Grimsby (United Kingdom) (AFP) – The UK coastguard ended the search for a missing crew member after a cargo ship ran into a US-military chartered tanker carrying jet fuel in the North Sea on Monday. HM Coastguard rescued 36 crew members from the Stena Immaculate tanker and Solong container vessel, with one taken to hospital. “One crew member of the Solong remains unaccounted for; after an extensive search for the missing crew member, sadly they have not been found and the search has ended,” said Matthew Atkinson, Divisional Commander for HM Coastguard.
Images showed a huge plume of thick, black smoke and flames rising from the scene about 10 miles (16 kilometres) off the east England coast, sparking concerns of “multiple toxic hazards.” The Stena Immaculate tanker was “anchored off the North Sea coast near Hull…(and) was struck by the container ship Solong,” Crowley, the Stena’s US-based operators, said in a statement. The Stena was on a short-term US military charter with Military Sealift Command, according to Jillian Morris, the spokesperson for the command that operates civilian-crewed ships providing ocean transport for the US Defense Department.
Crowley said the impact of the collision “ruptured” the tanker “containing A1-jet fuel” and triggered a fire, with fuel “reported released.” It was carrying around 220,000 barrels of jet fuel while the Solong was carrying 15 containers of sodium cyanide, according to the Lloyd’s List information service, but it is not known if any of the flammable compound had leaked. The two vessels were still on fire 12 hours after the collision, said the coastguard. A spokesperson for UK Prime Minister Keir Starmer called the situation “extremely concerning.” All crew members aboard the Stena Immaculate were confirmed to be alive, a spokeswoman for the tanker’s Swedish owner, Stena Bulk, told AFP.

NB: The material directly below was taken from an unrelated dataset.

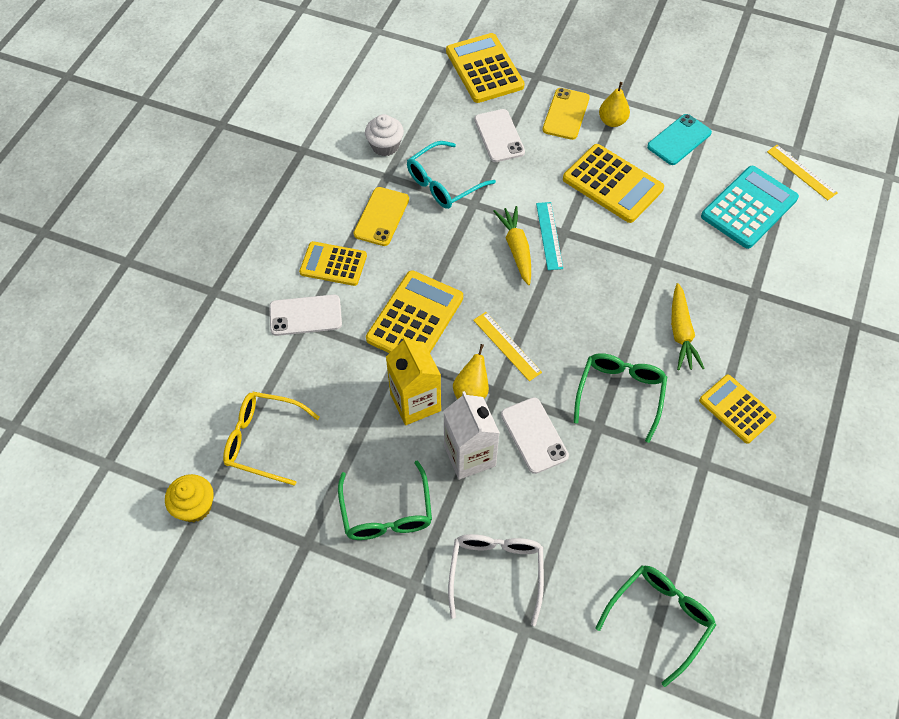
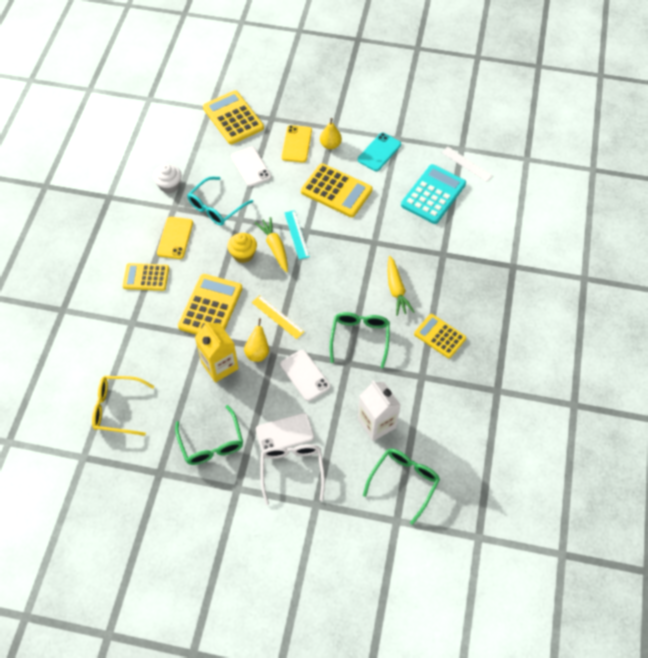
camera: 10 degrees left, 0 degrees up
yellow cupcake [165,474,214,522] -> yellow cupcake moved to [227,233,257,263]
white phone [269,295,342,336] -> white phone moved to [256,413,314,451]
white carton [443,391,500,480] -> white carton moved to [358,380,401,441]
yellow ruler [767,145,838,200] -> white ruler [442,147,493,182]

A spokesman for the government’s Marine Accident Investigation Branch spokesperson said, “Our team of inspectors and support staff are gathering evidence and undertaking a preliminary assessment of the accident to determine our next steps.” Ivor Vince, founder of ASK Consultants, an environmental risk advisory group, told AFP that “the good news is it’s not persistent; it’s not like a crude oil spill.” “Most of it will evaporate quite quickly and what doesn’t evaporate will be degraded by microorganisms quite quickly,” he added, though warning that “it will kill fish and other creatures.”
Paul Johnston, a senior scientist at the Greenpeace Research Laboratories at Exeter University, said, “We are extremely concerned about the multiple toxic hazards these chemicals could pose to marine life.” The jet fuel entered the water close to a breeding ground for harbour porpoises; sodium cyanide is “a highly toxic chemical that could cause serious harm,” he added.
All vessel movements were “suspended” in the Humber estuary that flows into the North Sea, according to Associated British Ports (ABP), which operates in the Ports of Hull and Immingham in the region. The German Central Command for Maritime Emergencies said it was also dispatching a vessel capable of fire fighting and oil recovery. The alarm about the crash near the port city of Hull in East Yorkshire was raised at 0948 GMT. A coastguard helicopter, a plane, lifeboats from four towns, and other nearby vessels were part of the large rescue operation, UK Coastguard said.
Grimsby native Paul Lancaster, a former seaman, told AFP that “I don’t understand how two ships that big could collide.” “There must have been a massive engineering problem,” he said outside a pub in Grimsby.
Collisions remain rare in the busy North Sea. In October 2023, two cargo ships, the Verity and the Polesie, collided near Germany’s Heligoland islands in the North Sea. Three people were killed and two others are still missing and considered dead. In October 2015, the Flinterstar freighter, carrying 125 tonnes of diesel and 427 tonnes of fuel oil, sank after colliding with the Al Oraiq tanker eight kilometres (five miles) off the Belgian coast.